Quality of Life and Day-to-Day Impact
The alternative view also centers on quality of life. If even 5–10% of statin users experience muscle pain, fatigue, or cognitive effects, that’s potentially more people affected negatively than those helped in low-risk groups.
As one skeptic summarized:
“Statins slightly tilt the long-term odds—but at what cost to how I feel today?”
This concern becomes even more pressing in people who are active, sensitive to medications, or managing multiple health priorities.
Long-Term Uncertainty
Another issue raised is the lack of long-term data over several decades. Most statin trials last 3–5 years. Skeptics ask:
What happens after 30 years of continuous statin use?
Could there be subtle cognitive or metabolic effects that only emerge with extended exposure?
Are we fully aware of what prolonged inhibition of cholesterol synthesis does to hormonal, neurological, or immune function?
Mainstream experts counter that we now have real-world experience with millions of patients on statins for 20+ years, and no major late-emerging risks have been observed. In fact, these patients often live longer. Still, the desire for caution remains a core value in the alternative camp.
Integrative Synthesis: The Best of Both Worlds
While mainstream and alternative perspectives diverge in strategy and interpretation, they ultimately share a common goal: preventing cardiovascular disease and optimizing patient health. A thoughtful synthesis that blends the scientific rigor of conventional guidelines with the individualized, lifestyle-focused ethos of functional medicine may offer the most balanced and patient-resonant care.
Statins are a powerful, evidence-based tool—but they are not a panacea, nor the only tool. Lifestyle remains the cornerstone of cardiovascular prevention, and patients’ beliefs, values, and preferences must be honored.
The effort to self-educate is essential. However, it is also crucial to understand the quality and scientific value of the information source.

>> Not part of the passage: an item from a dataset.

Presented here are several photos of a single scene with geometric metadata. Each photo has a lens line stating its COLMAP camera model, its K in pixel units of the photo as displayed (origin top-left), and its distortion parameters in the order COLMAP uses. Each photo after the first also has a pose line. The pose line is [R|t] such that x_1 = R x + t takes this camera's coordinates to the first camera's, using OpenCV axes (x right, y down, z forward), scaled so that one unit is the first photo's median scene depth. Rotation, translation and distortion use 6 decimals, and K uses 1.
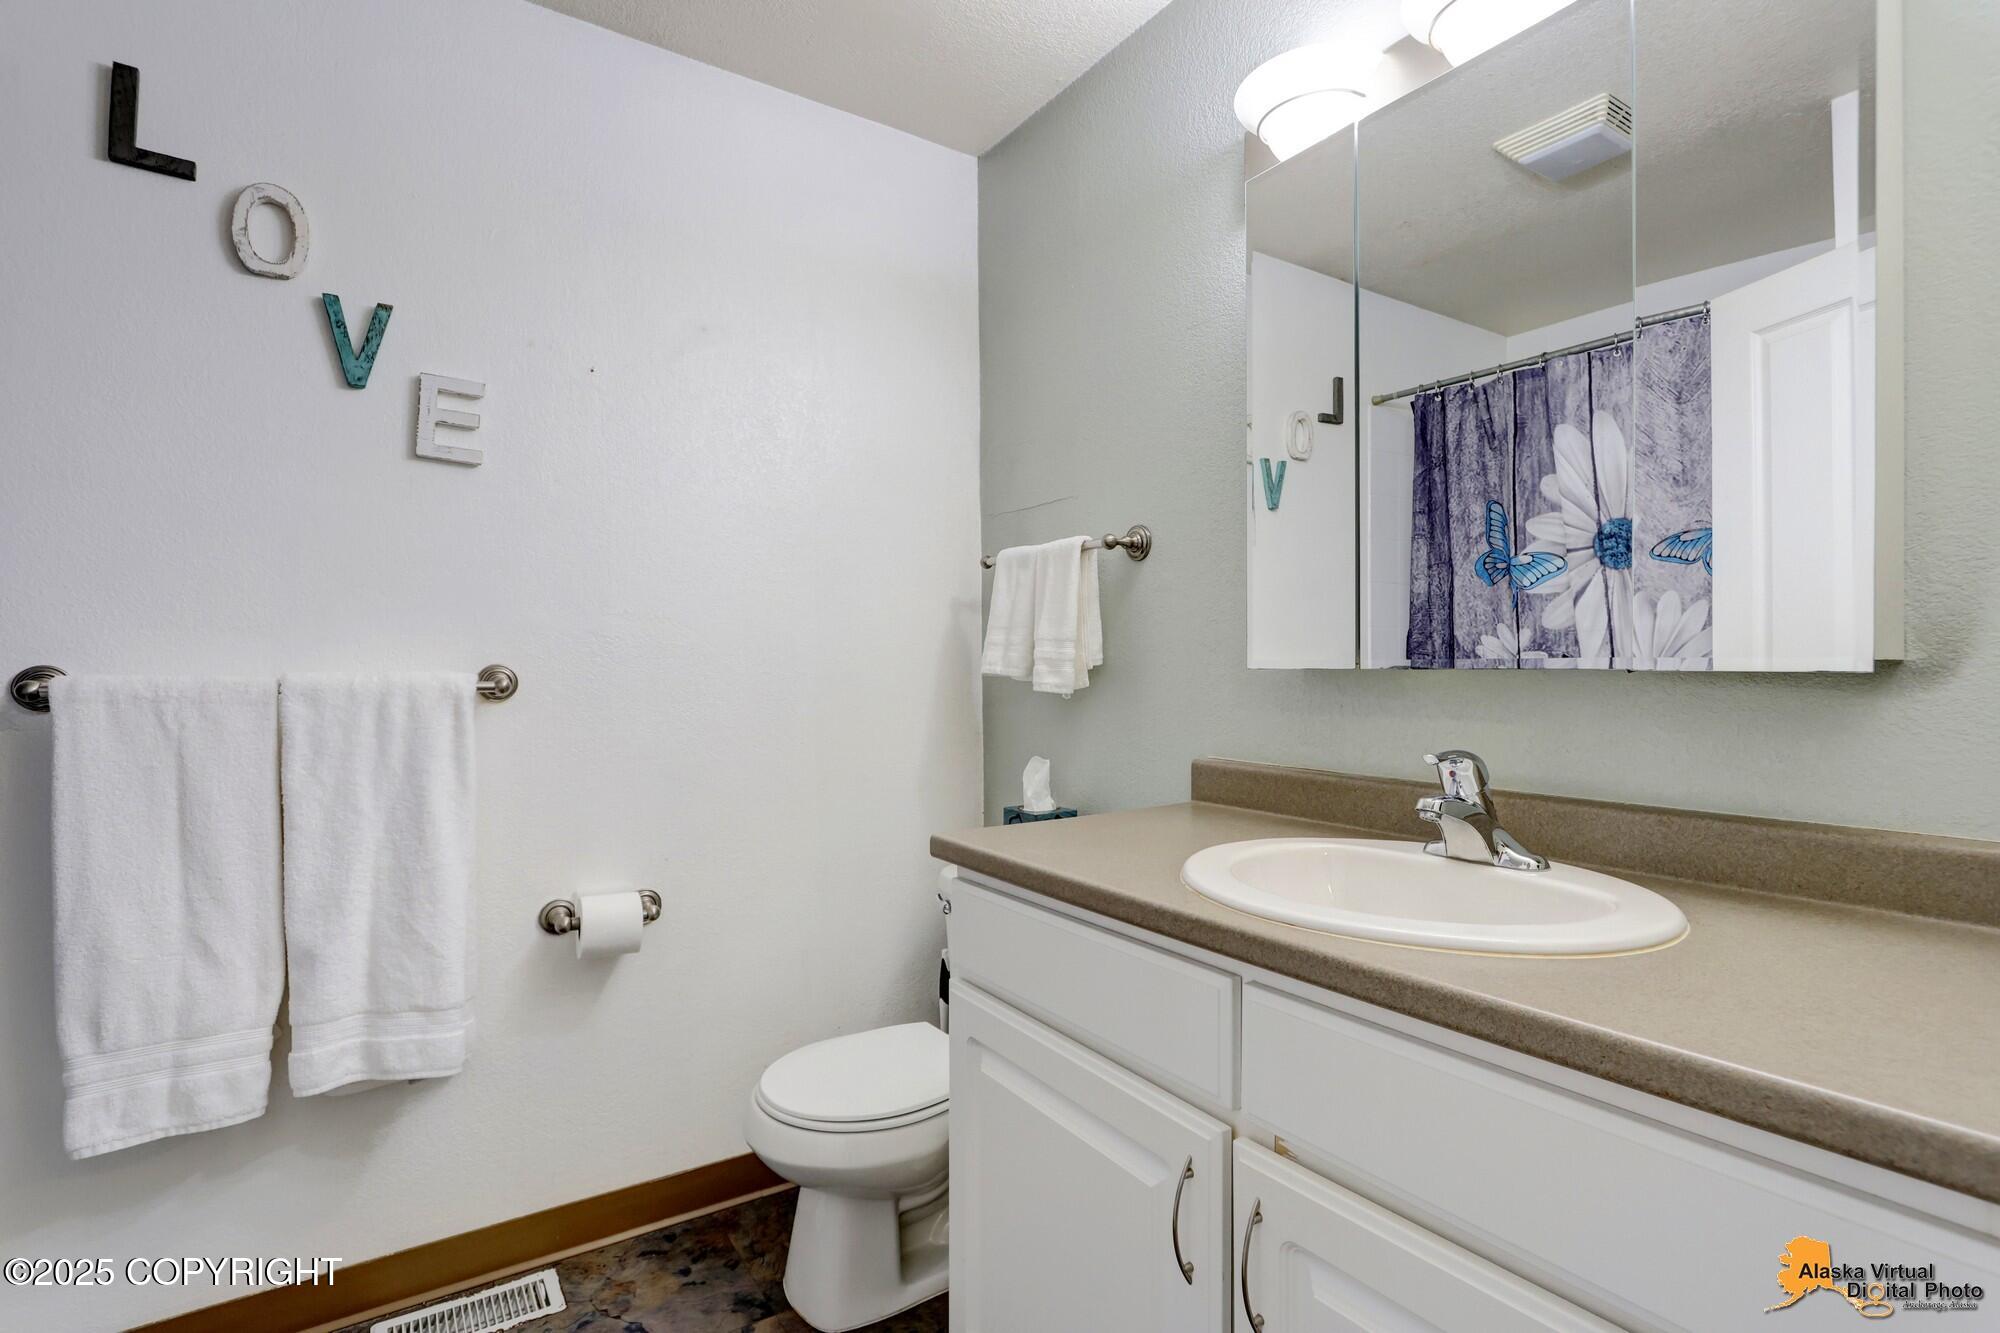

Use online calculators or even coronary artery calcium (CAC) scans to see your actual risk, not a generic one. If someone’s CAC is zero, they may reasonably delay statins. If it’s high, the risk becomes more tangible—and so does the need for medication.
Make Lifestyle the Common Ground
Taking a statin is not a substitute for a healthy lifestyle—it’s an extra layer of protection.
Collaborate on diet and physical activity goals.
Monitor Closely and Follow Up Early. If you agree to try a statin, schedule a follow-up in 6–8 weeks. Discuss side effects openly.